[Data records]
↓↓↓
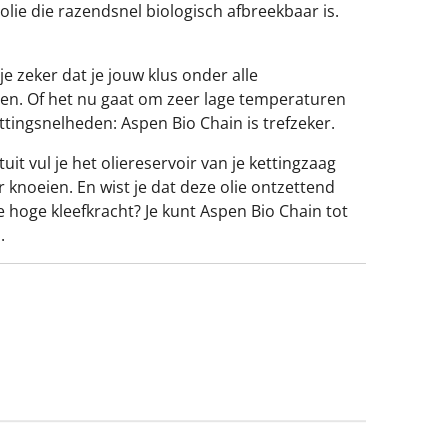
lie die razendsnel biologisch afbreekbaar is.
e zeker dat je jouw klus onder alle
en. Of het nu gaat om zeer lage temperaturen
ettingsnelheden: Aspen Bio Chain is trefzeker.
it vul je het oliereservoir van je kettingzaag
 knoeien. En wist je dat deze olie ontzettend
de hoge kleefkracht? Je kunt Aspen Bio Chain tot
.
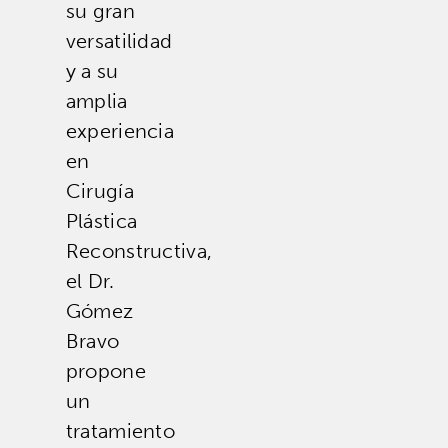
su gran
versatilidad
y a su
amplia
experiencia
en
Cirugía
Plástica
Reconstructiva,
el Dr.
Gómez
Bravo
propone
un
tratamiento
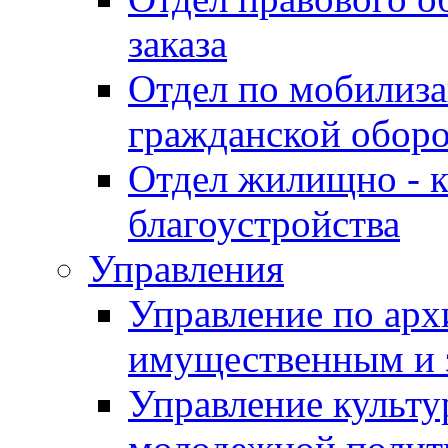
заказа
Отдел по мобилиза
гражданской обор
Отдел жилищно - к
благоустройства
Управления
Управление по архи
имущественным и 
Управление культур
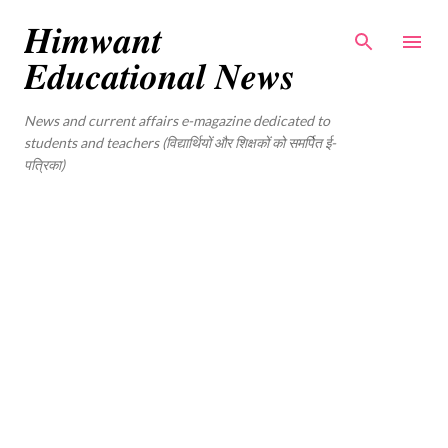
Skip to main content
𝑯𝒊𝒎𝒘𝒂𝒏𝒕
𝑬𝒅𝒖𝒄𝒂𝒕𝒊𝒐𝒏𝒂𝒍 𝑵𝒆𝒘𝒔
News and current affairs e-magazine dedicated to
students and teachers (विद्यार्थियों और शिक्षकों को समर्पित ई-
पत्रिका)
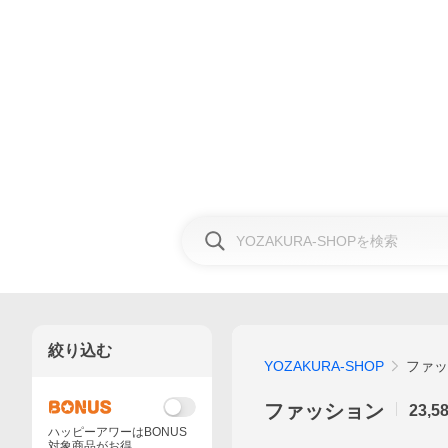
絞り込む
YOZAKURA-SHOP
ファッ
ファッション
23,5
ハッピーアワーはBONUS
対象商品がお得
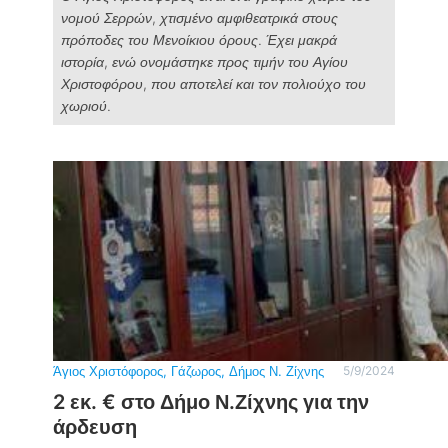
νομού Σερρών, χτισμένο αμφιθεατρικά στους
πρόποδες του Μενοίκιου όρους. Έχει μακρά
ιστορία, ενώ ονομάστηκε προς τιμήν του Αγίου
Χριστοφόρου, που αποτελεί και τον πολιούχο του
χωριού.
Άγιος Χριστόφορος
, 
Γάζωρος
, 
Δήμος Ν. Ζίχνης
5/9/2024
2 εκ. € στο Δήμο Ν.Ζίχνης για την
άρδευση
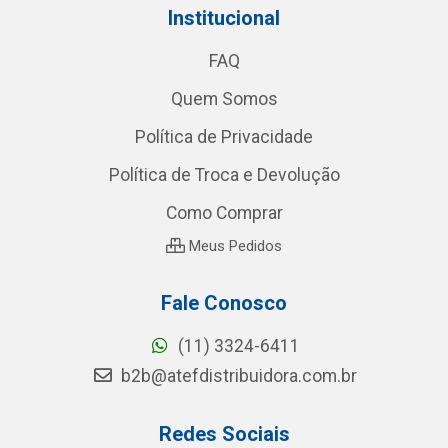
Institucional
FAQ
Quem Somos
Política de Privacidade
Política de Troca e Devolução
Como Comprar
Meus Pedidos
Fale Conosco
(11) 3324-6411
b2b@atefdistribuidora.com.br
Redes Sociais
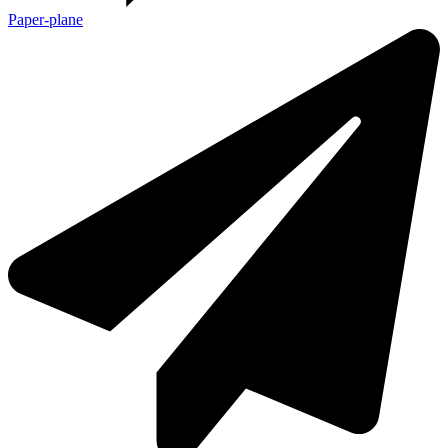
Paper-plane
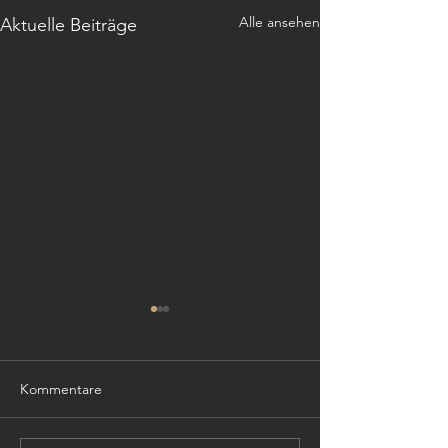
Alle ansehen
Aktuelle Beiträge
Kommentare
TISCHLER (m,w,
↑↑↑
* **WHAT YOU HAVE TO DO**
Please reproduce the text of all the records above verbatim, leaving the pictures out of your answer.

* **REPLY**
lie die razendsnel biologisch afbreekbaar is.
e zeker dat je jouw klus onder alle
en. Of het nu gaat om zeer lage temperaturen
ettingsnelheden: Aspen Bio Chain is trefzeker.
it vul je het oliereservoir van je kettingzaag
 knoeien. En wist je dat deze olie ontzettend
de hoge kleefkracht? Je kunt Aspen Bio Chain tot
.
su gran
versatilidad
y a su
amplia
experiencia
en
Cirugía
Plástica
Reconstructiva,
el Dr.
Gómez
Bravo
propone
un
tratamiento
заказа
Отдел по мобилиза
гражданской обор
Отдел жилищно - к
благоустройства
Управления
Управление по архи
имущественным и 
Управление культур
Skip to main content
𝑯𝒊𝒎𝒘𝒂𝒏𝒕
𝑬𝒅𝒖𝒄𝒂𝒕𝒊𝒐𝒏𝒂𝒍 𝑵𝒆𝒘𝒔
News and current affairs e-magazine dedicated to
students and teachers (विद्यार्थियों और शिक्षकों को समर्पित ई-
पत्रिका)
絞り込む
YOZAKURA-SHOP
ファッ
ファッション
23,5
ハッピーアワーはBONUS
対象商品がお得
νομού Σερρών, χτισμένο αμφιθεατρικά στους
πρόποδες του Μενοίκιου όρους. Έχει μακρά
ιστορία, ενώ ονομάστηκε προς τιμήν του Αγίου
Χριστοφόρου, που αποτελεί και τον πολιούχο του
χωριού.
Άγιος Χριστόφορος
, 
Γάζωρος
, 
Δήμος Ν. Ζίχνης
5/9/2024
2 εκ. € στο Δήμο Ν.Ζίχνης για την
άρδευση
Institucional
FAQ
Quem Somos
Política de Privacidade
Política de Troca e Devolução
Como Comprar
Meus Pedidos
Fale Conosco
(11) 3324-6411
b2b@atefdistribuidora.com.br
Redes Sociais
Paper-plane
Alle ansehen
Aktuelle Beiträge
Kommentare
TISCHLER (m,w,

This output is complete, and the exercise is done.